Retain the original photo and associated metadata in a secure, backed-up file so that it can be found if needed. This will not take much time and is good, cheap insurance. Large and sophisticated stock photo websites sometimes use algorithms to search the internet 24-hours a day looking for photos that match at least some of the characteristics of their huge inventories.
As indicated, the rule for text is the same as for photos. If you want to add text someone else wrote, the chances are high that the author will have some kind of copyright protection, even if only at common law. Therefore, the careful travel agency will not simply copy someone else’s work, no matter how brilliantly it describes the destination you are promoting. If you are using a meaningful amount of text (very difficult to say how much is a “meaningful amount), you should seek permission, especially where there is commercial gain to be enjoyed from the usage. Get the permission in writing and be precise about what text the consent refers to, so there is no risk of misunderstanding when the author sees his work displayed on your website or Facebook page.
Fair Use exceptions
You may have heard about the doctrine of “fair use” that permits, in some circumstances the unlicensed use of copyrighted material. The U.S. Copyright Office has an excellent summary of the doctrine at Index. Suffice to say, in most cases, commercial use of copyright-protected text or photos will defeat application of the “fair use” doctrine. There is much case law on the nuances of this concept; they are collected at the Copyright Office’s Fair Use Index for the self-education of those with interest and time.

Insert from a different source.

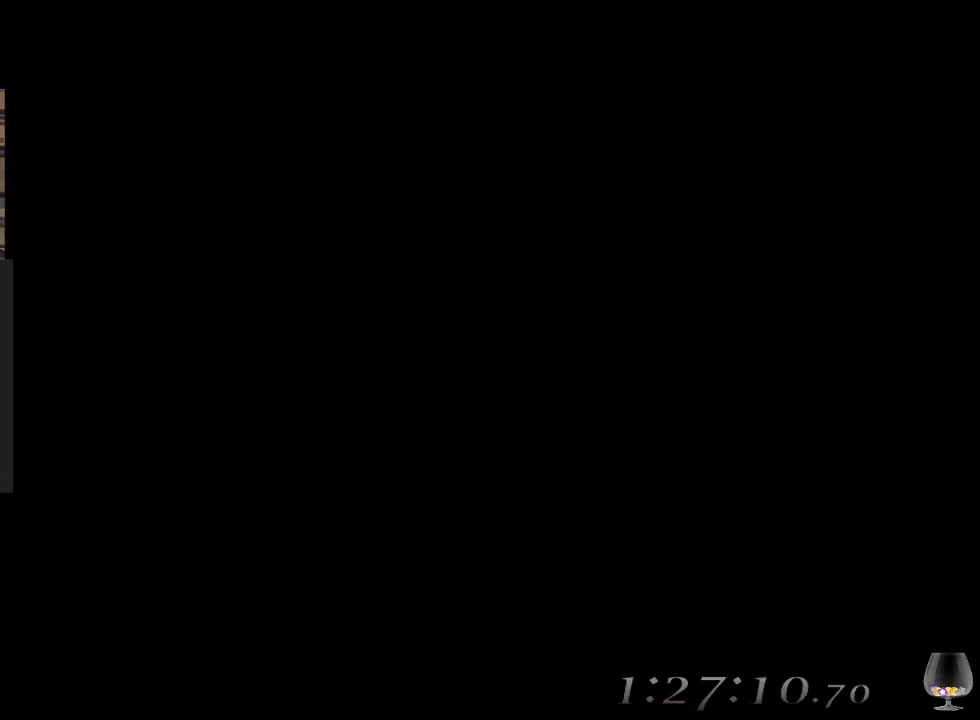
{"buttons": [], "left_stick": "center", "events": []}
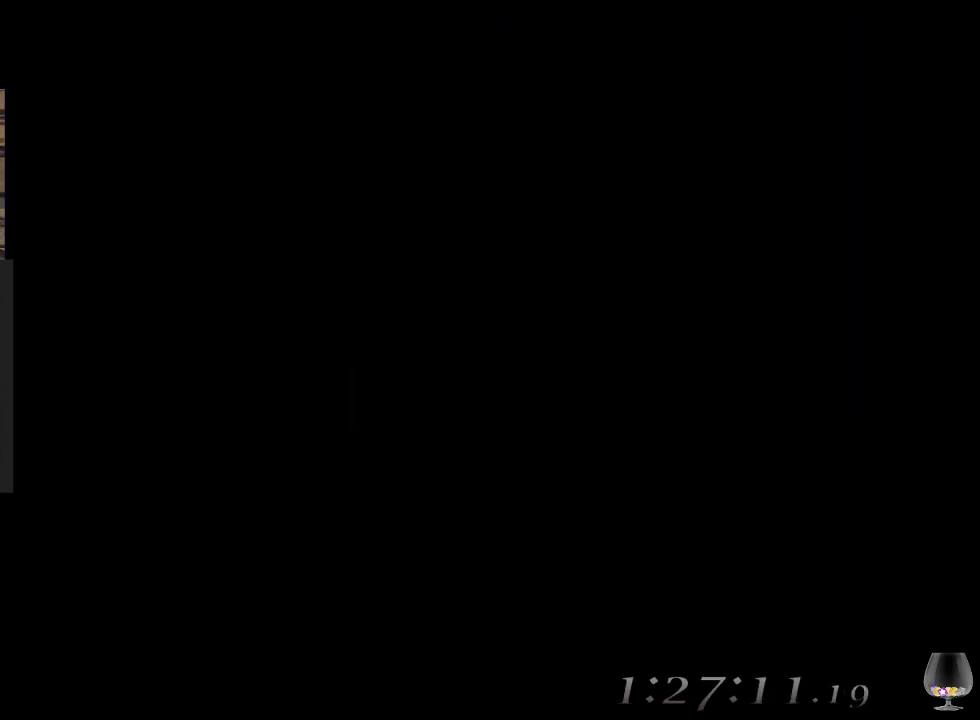
{"buttons": [], "left_stick": "center", "events": []}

The better approach is to write your own text. Using others’ creativity as your inspiration is fine as long as you don’t just copy their work for commercial gain. Here, again, keep copies of the drafts and final text you are going to place on your website or post in social media, in case you have to show that the words are your original product. There are sometimes only a few ways to express something that is to be wedged into the small space of, say, a Facebook post, so it is possible you will write something quite similar to what someone else published somewhere. If you keep good records to show what you’ve done, you should be able to resolve any disputes quickly.
Using text from press releases without rewriting is generally okay, but attribution is recommended so the reader understands the source of the material.
I mentioned above that website design and use of logos also requires attention to avoid unnecessary risks. The rules are essentially the same: if you see a design you like, don’t use recreate it for your website or use it in Facebook-type posts. While design protection is a less powerful weapon in the hands of the original creator, the gains from copying are simply not worth the risk. Either use a template from a recognized web developer/blog manager, like WordPress, or have your own developer create the design and certify that it is his original work and not copies from another site.
As for creating and using logos, the U.S. Patent & Trademark Office has online tools that enable you to search for trademarked logos that may be similar to one you are considering. Amazingly, I think, the USPTO has a Design Search Code Manual that you can search for design elements by category. There are 29 categories. Obviously, this is very complicated. I strongly recommend that any search of USPTO files be conducted with the help of an attorney versed in such matters.
One other word of caution. The trademark business has attracted a number of firms that pretend to be the USPTO and that aggressively promote themselves. The problem is so common that USPTO has published a warning about it. In any online or other activity related to the USPTO, be sure you are dealing with the real thing.